### Exercise
Return, unchanged, only the lines of the records starting at the line containing "Beszélgetés Füzik Szilviával" and ending at the line containing "kisebbségeit, nem tud segíteni rajtuk", both of those lines included.

### Given information
- - -

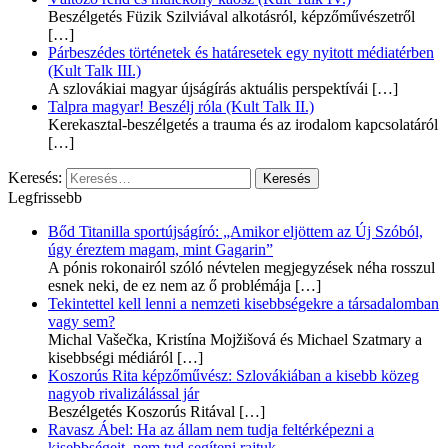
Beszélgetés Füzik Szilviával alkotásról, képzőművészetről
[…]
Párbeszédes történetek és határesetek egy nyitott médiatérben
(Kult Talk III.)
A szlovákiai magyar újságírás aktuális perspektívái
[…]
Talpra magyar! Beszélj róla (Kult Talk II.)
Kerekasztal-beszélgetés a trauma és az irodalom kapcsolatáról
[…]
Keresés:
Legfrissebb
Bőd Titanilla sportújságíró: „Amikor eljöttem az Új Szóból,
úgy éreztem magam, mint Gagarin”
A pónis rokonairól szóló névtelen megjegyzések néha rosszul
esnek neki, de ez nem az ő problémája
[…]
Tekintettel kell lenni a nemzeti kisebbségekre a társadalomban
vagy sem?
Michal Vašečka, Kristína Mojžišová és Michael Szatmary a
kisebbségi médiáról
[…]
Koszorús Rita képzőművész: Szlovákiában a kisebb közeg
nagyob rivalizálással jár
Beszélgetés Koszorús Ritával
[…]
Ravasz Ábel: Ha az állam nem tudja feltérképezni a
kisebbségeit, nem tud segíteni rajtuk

- - -

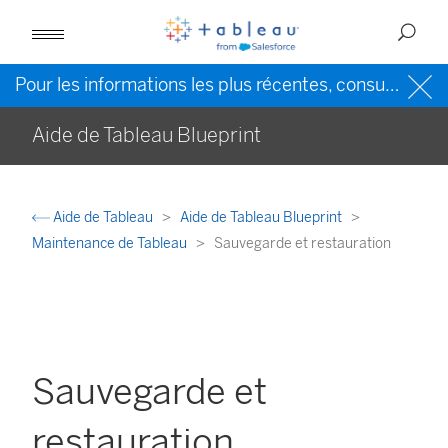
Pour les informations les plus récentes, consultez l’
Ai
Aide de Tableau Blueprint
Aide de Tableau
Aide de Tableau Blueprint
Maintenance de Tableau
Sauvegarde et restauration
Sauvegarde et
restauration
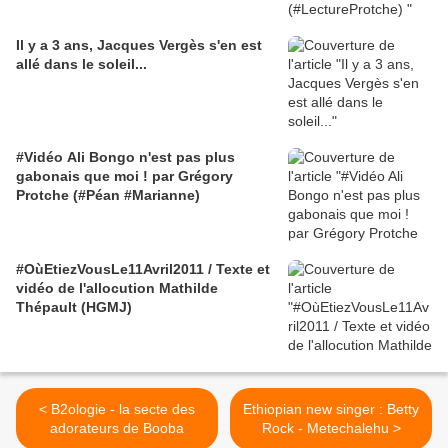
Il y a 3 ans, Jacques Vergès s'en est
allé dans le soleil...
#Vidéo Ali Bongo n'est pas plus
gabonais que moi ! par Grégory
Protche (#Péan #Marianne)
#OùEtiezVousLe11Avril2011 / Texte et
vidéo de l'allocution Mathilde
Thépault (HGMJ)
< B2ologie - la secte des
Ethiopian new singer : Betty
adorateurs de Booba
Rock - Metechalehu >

- - -

### Solution for this task
Beszélgetés Füzik Szilviával alkotásról, képzőművészetről
[…]
Párbeszédes történetek és határesetek egy nyitott médiatérben
(Kult Talk III.)
A szlovákiai magyar újságírás aktuális perspektívái
[…]
Talpra magyar! Beszélj róla (Kult Talk II.)
Kerekasztal-beszélgetés a trauma és az irodalom kapcsolatáról
[…]
Keresés:
Legfrissebb
Bőd Titanilla sportújságíró: „Amikor eljöttem az Új Szóból,
úgy éreztem magam, mint Gagarin”
A pónis rokonairól szóló névtelen megjegyzések néha rosszul
esnek neki, de ez nem az ő problémája
[…]
Tekintettel kell lenni a nemzeti kisebbségekre a társadalomban
vagy sem?
Michal Vašečka, Kristína Mojžišová és Michael Szatmary a
kisebbségi médiáról
[…]
Koszorús Rita képzőművész: Szlovákiában a kisebb közeg
nagyob rivalizálással jár
Beszélgetés Koszorús Ritával
[…]
Ravasz Ábel: Ha az állam nem tudja feltérképezni a
kisebbségeit, nem tud segíteni rajtuk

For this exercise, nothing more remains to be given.